D.Z. Stone is the author of the new book No Past Tense: Love and Survival in the Shadow of the Holocaust. It focuses on the experiences of Holocaust survivors Kati and Willi Salcer. Stone is a journalist whose work has appeared in The New York Times and Newsday. She lives outside New York City.
Q: How did you come to write No Past Tense, and how did you first encounter the Salcer family?
A: After Ron Salcer convinced his parents to interview for the Shoah Visual History Foundation in 1996, he wanted to know everything about their wartime experience and decided to hire a writer to find out. A friend of the Salcer family I knew through Columbia and a writing group recommended me.
I didn’t think I was the writer for this project as I was only part Jewish and didn’t know much about the Holocaust. However, I agreed to meet the Salcers. I was writing for Citibank/Citicorp and the Salcers suggested we meet at a nearby New York Health & Racquet Club, where they were members. As they were concentration camp survivors I expected them to be people who had been broken by life. Instead the most regal couple I had ever encountered entered the club waiting area and introduced themselves.
Q: How did you research the book, and did you learn anything that particularly surprised you?
A: I think I checked out every book in the Rockland County library system on the Holocaust (one librarian recently reminded me how if no one else wanted a book she would renew for me so I wouldn’t have to lug it back in). I also had access to the Columbia University library as an alumna.
One research problem I had was Mrs. Salcer describing being taken from Auschwitz to work in a vast underground munitions factory. She didn’t know the name of the factory or where it was located. Even her husband questioned if the factory were the result of traumatized memory. A lead from a Columbia professor ultimately connected me with Dr. Dieter Vaupel, a German history teacher who had documented where Mrs. Salcer had been.
The Salcers were Czech Jews who were teenagers living in Hungary when the Nazis occupied the country in March of 1944. I was shocked to learn that both of the Salcers had no idea that most of Europe’s Jews had already been killed and that they had never heard of Auschwitz. At the time they had believed deported Jews were being sent to work.
Q: You've said that the manuscript for this book "sat on a shelf for fifteen years." Can you describe its journey to publication?
A: When a draft was first completed, the manuscript was considered too experimental in style and a literary agent had me rewrite it in a more traditional third-person narrative. It didn’t work and the Salcers told me if I wanted I could forget what the agent said and write it how I thought it should be put together. Their only requirement was that it articulated how it felt for them.

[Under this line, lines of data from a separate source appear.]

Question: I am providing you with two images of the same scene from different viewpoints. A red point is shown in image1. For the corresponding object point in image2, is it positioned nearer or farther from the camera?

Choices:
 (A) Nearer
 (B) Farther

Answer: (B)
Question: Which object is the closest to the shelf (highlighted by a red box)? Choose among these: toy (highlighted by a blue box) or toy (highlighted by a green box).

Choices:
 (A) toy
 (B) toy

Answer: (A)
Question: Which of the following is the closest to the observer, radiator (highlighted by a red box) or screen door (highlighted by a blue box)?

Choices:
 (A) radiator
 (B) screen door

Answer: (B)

However, when I completed another draft it was again called too experimental. Mrs. Salcer said when you have a perfect black dress with pearls you leave it as is while Mr. Salcer said the book was simply before its time and not to worry.

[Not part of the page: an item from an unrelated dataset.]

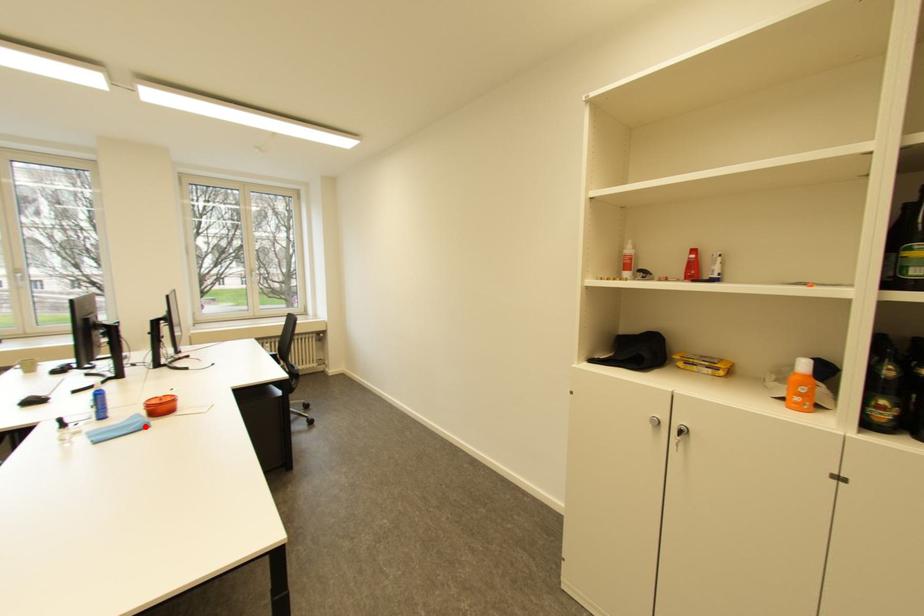
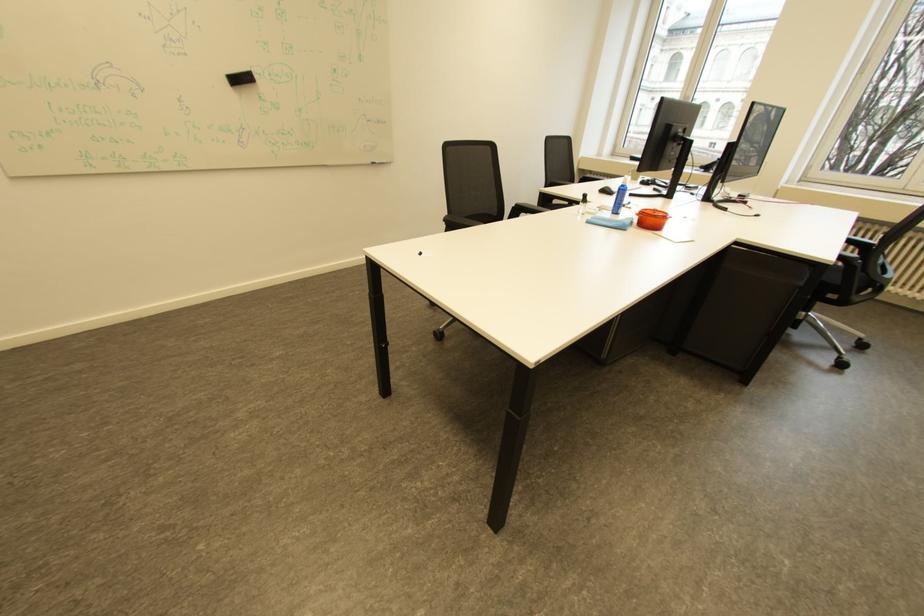
In the second image, find the point that corresponds to the highlighted location in the first image.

I’d make an effort now and then with a query letter, but I was either ignored or told there was no interest in Holocaust memoir. So the book essentially sat on my shelf for 15 years. After Mrs. Salcer passed in 2015 their son Ron asked about trying to get the book published. I sent out queries and a book proposal but to no avail.
Finally I told Ron about Dan Gerstein, who had a writing firm where part of their business was helping writers get published. We talked to Dan and he suggested that we first have the manuscript evaluated by an industry professional to see if it were marketable or if we should look to self-publish.

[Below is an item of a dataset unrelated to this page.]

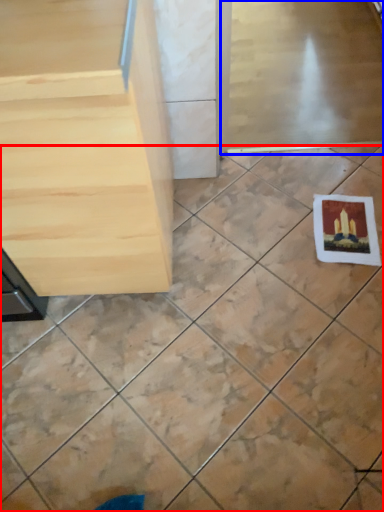
Question: Among these objects, which one is nearest to the camera, ceramic tile (highlighted by a red box) or screen door (highlighted by a blue box)?

Choices:
 (A) ceramic tile
 (B) screen door

Answer: (A)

I was astounded when this industry professional said the book belonged on the shelf with classic Holocaust memoir. With this new evaluation and analysis of the manuscript, we put together a book proposal that brought immediate interest from publishers.
Q: What do you hope readers take away from the Salcers' story?
A: To quote Willi Salcer: “Who would have thought when you started this book about the Holocaust that you would have ended up with a love story?”
The Holocaust in Hungary has been called the most brutal and methodical application of the Final Solution. Yet even under these circumstances when the Salcers first met after being forced into the same Jewish ghetto, they talked and flirted with each other the way any teenagers do.
Q: What are you working on now?
A: I am currently completing a screenplay based on my own unpublished novel for the production company Burgeon & Flourish, LLC, and I am a producer, co-creator and writer of The Disabled List, an episodic comedy web series that gives voice to those living with disability, now under development by New York Rep.
Q: Anything else we should know?
A: Writing No Past Tense was the most difficult and rewarding project of my life. I am forever grateful that the Salcers chose me to recount their story.